CliMA / ClimateMachine.jl

Climate Machine: an Earth System Model that automatically learns from data
https://clima.github.io/ClimateMachine.jl/latest/
Other
451 stars 78 forks source link

Git workflow discussion #964

Open leios opened 4 years ago

leios commented 4 years ago

Git workflow

A few people (who will remain nameless for this discussion) have had some trouble with rebasing onto the current master and squashing their commits before merging. Right now, this is an issue that is taking a large amount of time for new developers. This also takes time from developers who are knowledgeable in git and version control because they need to step through the process with new developers.

A while ago, the question was raised about whether it would be possible to have bors squash and merge, but this was too difficult because we could not adequately attribute people for their code contributions. I think we can solve this issue by adding Co-authored-by: ... in the PR discussion.

I would like to have a discussion about this a bit. Right now, I can see 3 basic solutions:

  1. Add Co-authored-by: ... to the PR template so people can attribute people in the case they prefer bors to squash and merge. I suppose this would allow both squash & merge and rebase workflows.
  2. Add a simple script to do the squashing and rebasing up to current master (essentially git reset origin/master && git add --all && git commit -m "Single commit message"
  3. Just teach git.

Any solution is fine with me, but I want to make sure people have a place to discuss their problems with a rebase-heavy workflow, if there are any.

kpamnany commented 4 years ago

IMO, once you know the git commands, the only difficult thing to do is to resolve merge conflicts. And I don't know any way to automate this -- the author has to do it.

trontrytel commented 4 years ago

Expanding on point 3. Maybe it would help to have in our wiki a link to step by step guide on how to squash and rebase? This was helpful for me: https://blog.carbonfive.com/always-squash-and-rebase-your-git-commits/

It's basically a list of all git commands you need to rebase. Don't know if its the best resource out there, but it successfully got me through my first couple of rebases.

kpamnany commented 4 years ago

It recommends using git pull, which is a git fetch combined with a git merge. This can cause problems. Also, peering through git log can be a pain. git merge-base <mybranch> origin/master gives you the commit hash on which you can rebase to squash -- I find it far easier.

I always point people at this one: https://github.com/edx/edx-platform/wiki/How-to-Rebase-a-Pull-Request

jakebolewski commented 4 years ago

It would seem like being able to quickly hunt down offending commits that change model results materially would be an important goal, so I would think that the workflow would hopefully squash commits by default before automated merge so that you can be confident that every commit at least works (and by works passes the unit and integration checks by bors). You can do this manually but there is no check then that the manual process holds this property.
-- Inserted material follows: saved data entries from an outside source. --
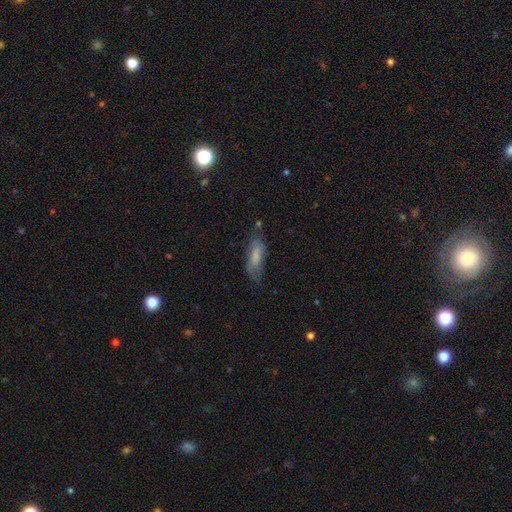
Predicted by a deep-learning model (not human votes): Overall: smooth (63%; featured or disk 29%). How rounded: in between (60%; cigar-shaped 38%). Merging: none (54%; minor disturbance 29%).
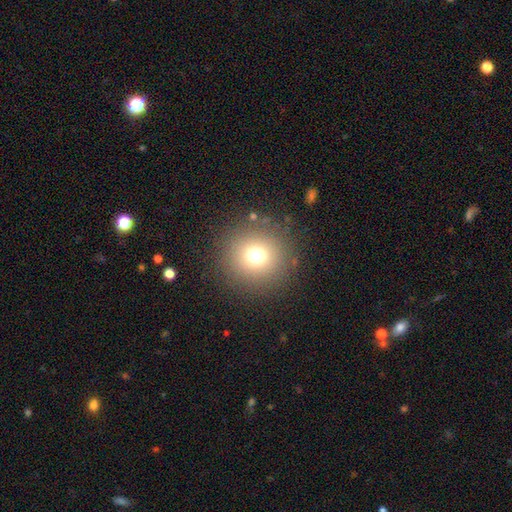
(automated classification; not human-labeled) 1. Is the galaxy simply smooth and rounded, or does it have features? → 70% smooth, 20% star or artifact, 10% featured or disk.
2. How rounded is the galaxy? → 95% round, 4% in between, 1% cigar-shaped.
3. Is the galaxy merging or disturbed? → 88% none, 6% minor disturbance, 4% major disturbance, 2% merger.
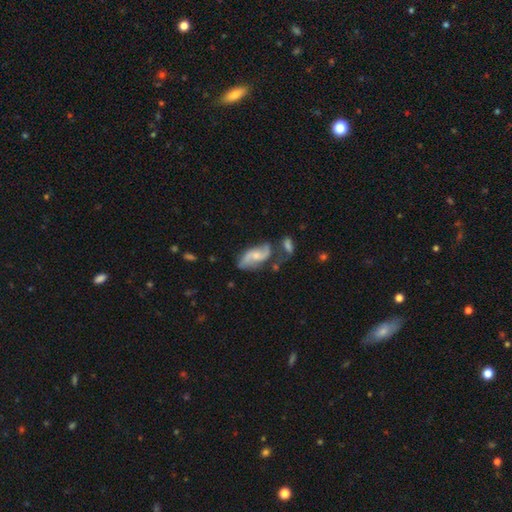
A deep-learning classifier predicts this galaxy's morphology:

It seems like it would be difficult to begin to track down changes without some automated method to bisect over the commit history.

trontrytel commented 4 years ago

It recommends using git pull, which is a git fetch combined with a git merge. This can cause problems. Also, peering through git log can be a pain. git merge-base <mybranch> origin/master gives you the commit hash on which you can rebase to squash -- I find it far easier.
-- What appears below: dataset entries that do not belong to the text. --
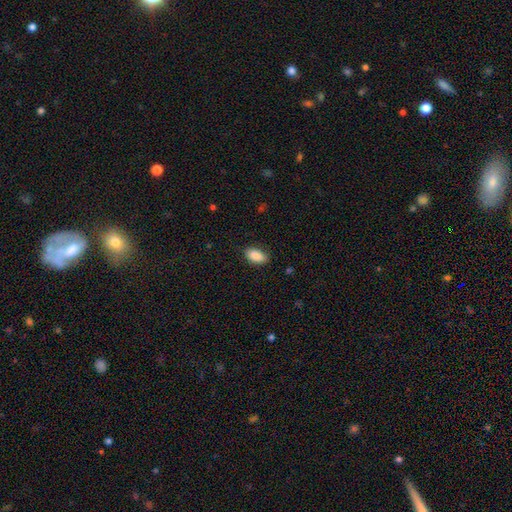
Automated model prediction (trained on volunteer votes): Smooth or featured: smooth — 89% (star or artifact — 7%)
How rounded: in between — 93% (round — 4%)
Merging: none — 82% (minor disturbance — 14%)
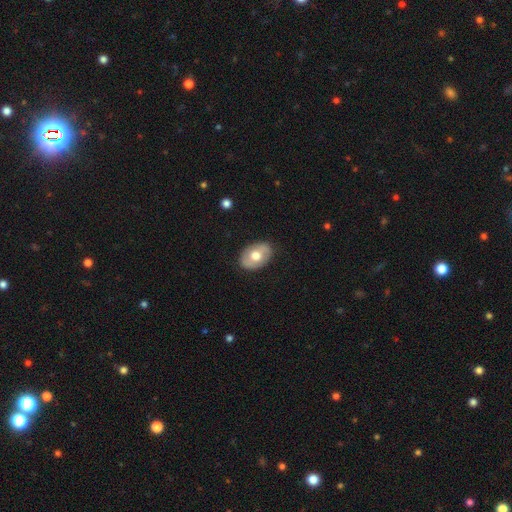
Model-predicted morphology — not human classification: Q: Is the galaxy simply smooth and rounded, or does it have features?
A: smooth — 59%.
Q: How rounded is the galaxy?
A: in between — 82%.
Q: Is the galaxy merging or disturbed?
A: none — 83%.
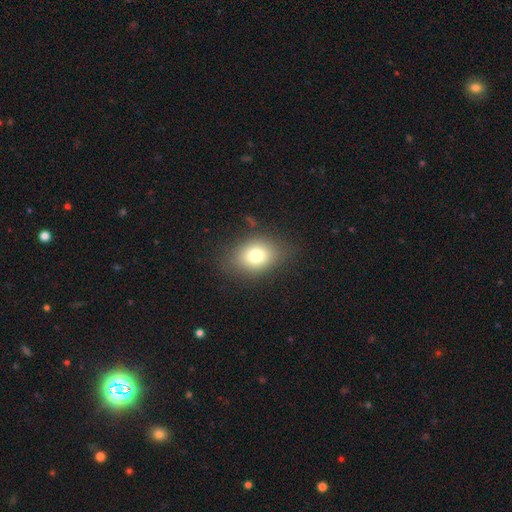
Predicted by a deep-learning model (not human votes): smooth-or-featured: smooth: 77% | featured or disk: 12% | star or artifact: 11%
  how-rounded: in between: 64% | round: 35% | cigar-shaped: 1%
  merging: none: 79% | minor disturbance: 14% | major disturbance: 5% | merger: 2%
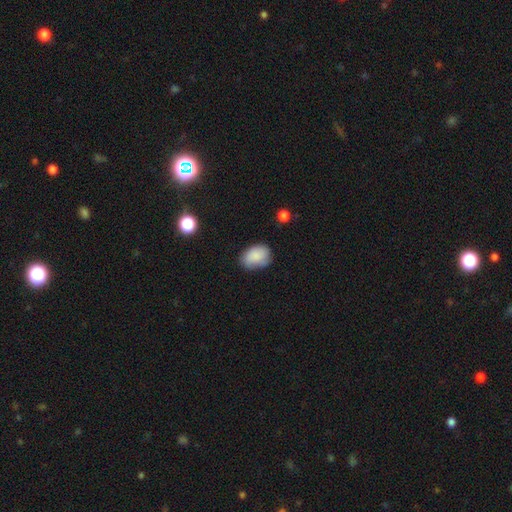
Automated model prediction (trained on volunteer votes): Smooth or featured: smooth — 86% (star or artifact — 7%)
How rounded: in between — 81% (round — 18%)
Merging: none — 70% (minor disturbance — 23%)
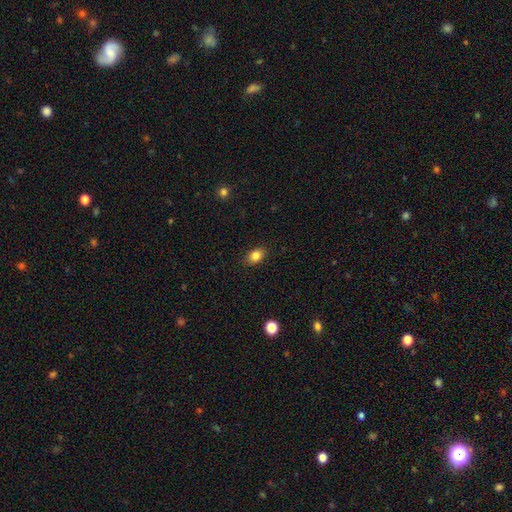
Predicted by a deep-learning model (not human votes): Smooth or featured?
  - smooth: 84% *
  - star or artifact: 10%
  - featured or disk: 6%
How rounded?
  - in between: 71% *
  - round: 28%
  - cigar-shaped: 1%
Merging?
  - none: 87% *
  - minor disturbance: 10%
  - major disturbance: 2%
  - merger: 1%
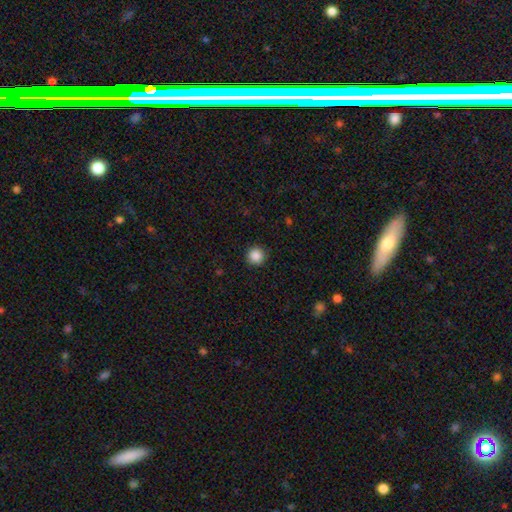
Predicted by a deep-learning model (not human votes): Smooth or featured? smooth (87%)
How rounded? round (96%)
Merging? none (92%)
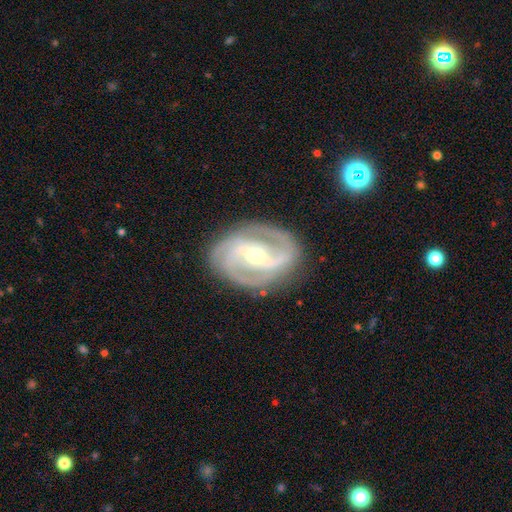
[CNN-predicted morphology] featured or disk 89%, smooth 6%, star or artifact 5%. Down the decision tree: edge-on disk — no (96%); bar — strong (47%); spiral arms — yes (96%); spiral arm count — 2 (57%); spiral winding — medium (44%, tied with tight); bulge size — moderate (63%); merging — none (80%).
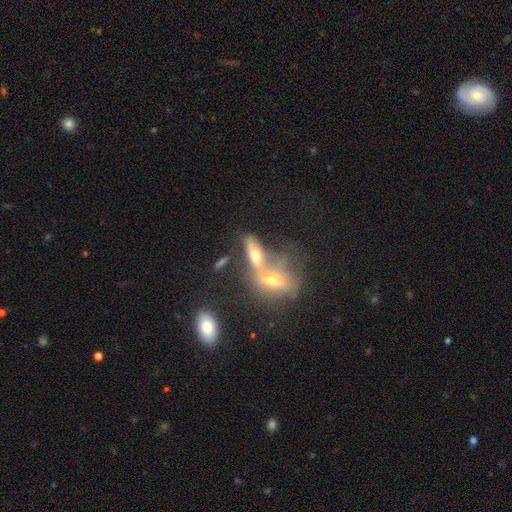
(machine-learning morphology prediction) The model was most divided on "smooth or featured": smooth: 50%, featured or disk: 36%, star or artifact: 14%. More confident: merging — merger (51%).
I always point people at this one: https://github.com/edx/edx-platform/wiki/How-to-Rebase-a-Pull-Request

Maybe that proves we should have a guide on it that you guys approve.

@kpamnany - the one you refer has a lot of explanations in it. I liked the one I referred because it was less explanation heavy and more copy-paste friendly ;)

vchuravy commented 4 years ago

and more copy-paste friendly ;)

git checkout master
git pull
git checkout -b BRANCH_NAME_HERE
# do work, and use git commit
# 5-days later
git fetch
git rebase -i origin/master

For bonus points use imerge and replace the last line

git imerge --rebase origin/master

And now you have my workflow.

kpamnany commented 4 years ago

I find that in the end, it's useful to understand what those commands are actually doing...

kpamnany commented 4 years ago

the workflow would hopefully squash commits by default before automated merge

But then you can't do multiple things in one PR! 😀

Your point is very valid though. Right now we're trusting folks to squash such that each commit passes CI. This is not scalable.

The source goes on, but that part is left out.